The Allocation of firms by activity areas was derived from the OECD. The figures for China measure Shanghai only.
Hectares of biotech crops planted were derived from: James, C. 2007. Global Status of Commercialized Biotech/GM Crops: 2007. ISAAA Briefs No. 37-2007. Therapeutics market were derived from OECD Health Data pharmaceutical sales per capita, multiplied by the mid-year population as sourced from the U.S. Census Bureau International Database. Industrial-enzyme production was derived from Zika, E., Papatryfon, I., Wolf, O., Gómez-Barbero, M., Stein, A.J., Bock, A-K. 2007. Consequences, Opportunities and Challenges of Modern Biotechnology for Europe. European Commission Joint Research Center, Institute for Prospective Technological Studies.
There are two basic types of metrics in the Worldview Scorecard: Those which were used to compute the innovation score, and those which were not. Public Company data were not used to calculate the innovation score because they are too polarizing. They clearly show that the United States is the leader in biotechnology, with the most public companies and greatest revenues, but they are largely—and unfairly—uninformative of countries with few or no public companies. The Efficiency data, which were derived from the Public Company data, were likewise not used to calculate the innovation score.
The Allocation of Firms by Activity Area and Market Size were also included as an accessory; they provide information on biotechnology activities, market size and market access in various countries. Because regulatory burdens, price controls and bans on products directly affect sales and the capacity to produce biotechnology products, their impact is reflected in the Market Size data. To calculate the final innovation score, we first ranked the individual metrics on a scale from 0-5, with the most-favored country (e.g., most patents, greatest capital availability, highest rank in Business Friendly Environment, etcetera) receiving a score of 5 and the least-favored country receiving a score of 0. Countries for which no data were available received no score, which enabled the averaging process to not penalize them for not being included in the data sources used.
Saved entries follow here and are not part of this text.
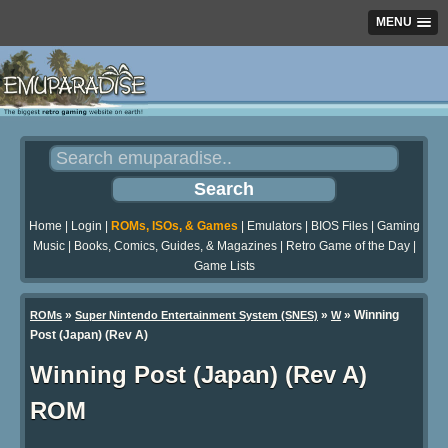
MENU
Home
|
Login
|
ROMs, ISOs, & Games
|
Emulators
|
BIOS Files
|
Gaming
Music
|
Books, Comics, Guides, & Magazines
|
Retro Game of the Day
|
Game Lists
»
»
» Winning
ROMs
Super Nintendo Entertainment System (SNES)
W
Post (Japan) (Rev A)
Winning Post (Japan) (Rev A)
ROM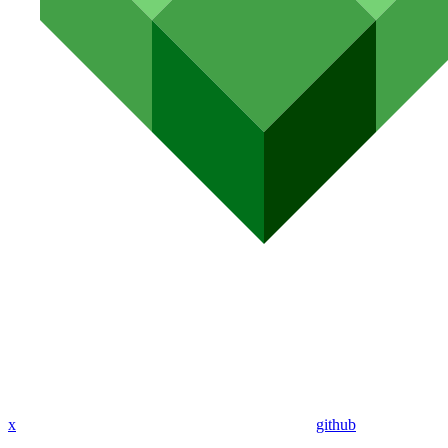
x
github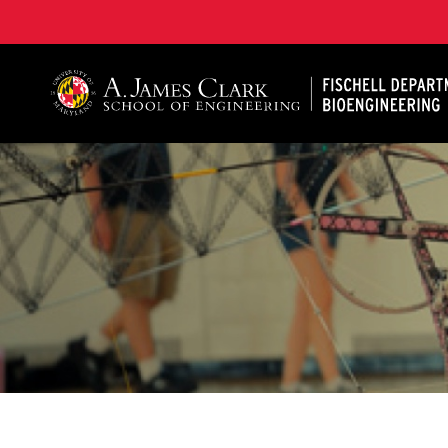
The Fischell Department of Bioengineering at the A. 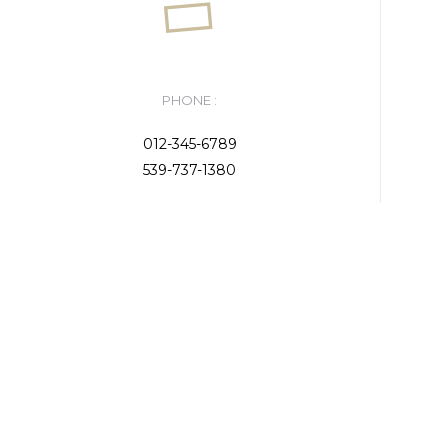
PHONE :
012-345-6789
539-737-1380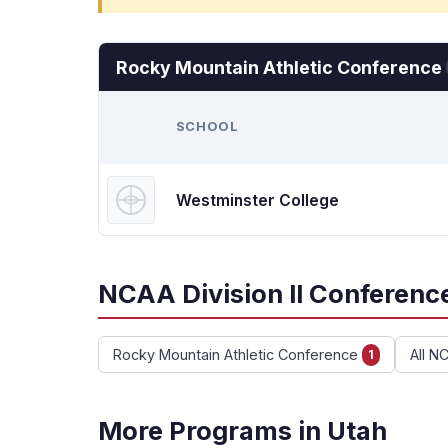
Rocky Mountain Athletic Conference
SCHOOL
Westminster College
NCAA Division II Conference
Rocky Mountain Athletic Conference
All N
1
More Programs in Utah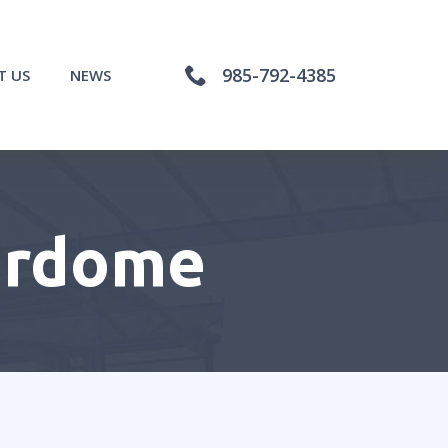
985-792-4385
T US
NEWS
erdome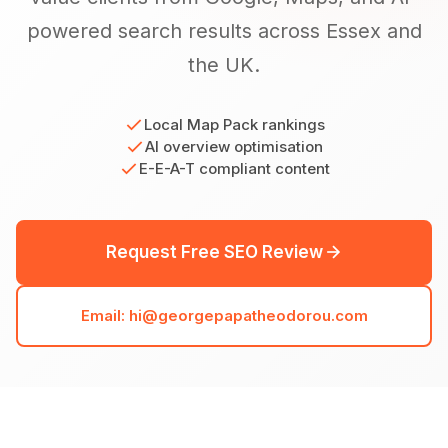
powered search results across Essex and
the UK.
Local Map Pack rankings
AI overview optimisation
E-E-A-T compliant content
Request Free SEO Review
Email: hi@georgepapatheodorou.com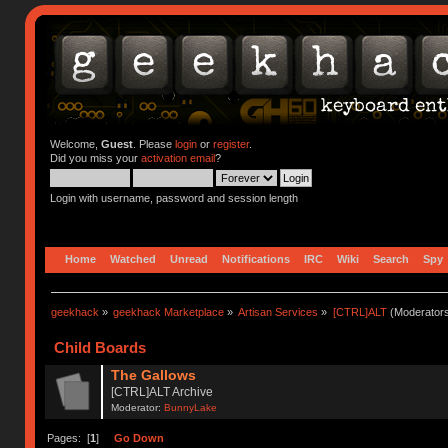
Welcome,
Guest
. Please
login
or
register
.
Did you miss your
activation email
?
Login with username, password and session length
Home
Watched
Unread
Notifications
IRC
Wiki
Search
Spy
geekhack
»
geekhack Marketplace
»
Artisan Services
»
[CTRL]ALT
(Moderator
Child Boards
The Gallows
[CTRL]ALT Archive
Moderator:
BunnyLake
Pages: [
1
]
Go Down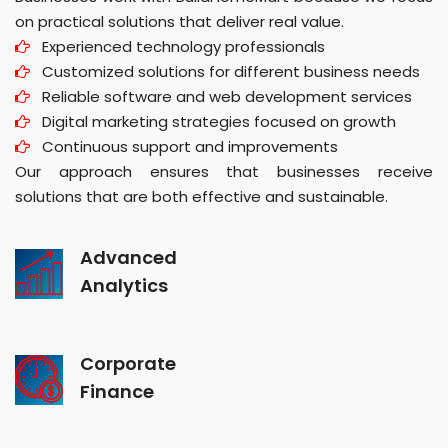
on practical solutions that deliver real value.
Experienced technology professionals
Customized solutions for different business needs
Reliable software and web development services
Digital marketing strategies focused on growth
Continuous support and improvements
Our approach ensures that businesses receive
solutions that are both effective and sustainable.
Advanced
Analytics
Corporate
Finance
The average score of each country in each category was calculated, and the average of these category scores was used to determine the overall innovation score. Averaging the scores within each category was necessary to resolve data gaps. Summing the scores in each category would have unfairly penalized countries that are not included in specific measures, and employing a single average across all categories would bias the results in cases where some countries were included in more measures of one category than another (e.g., if a country was poorly represented in the education metrics, but well represented in the education/workforce metrics, the overall innovation score would be biased by this altered representation).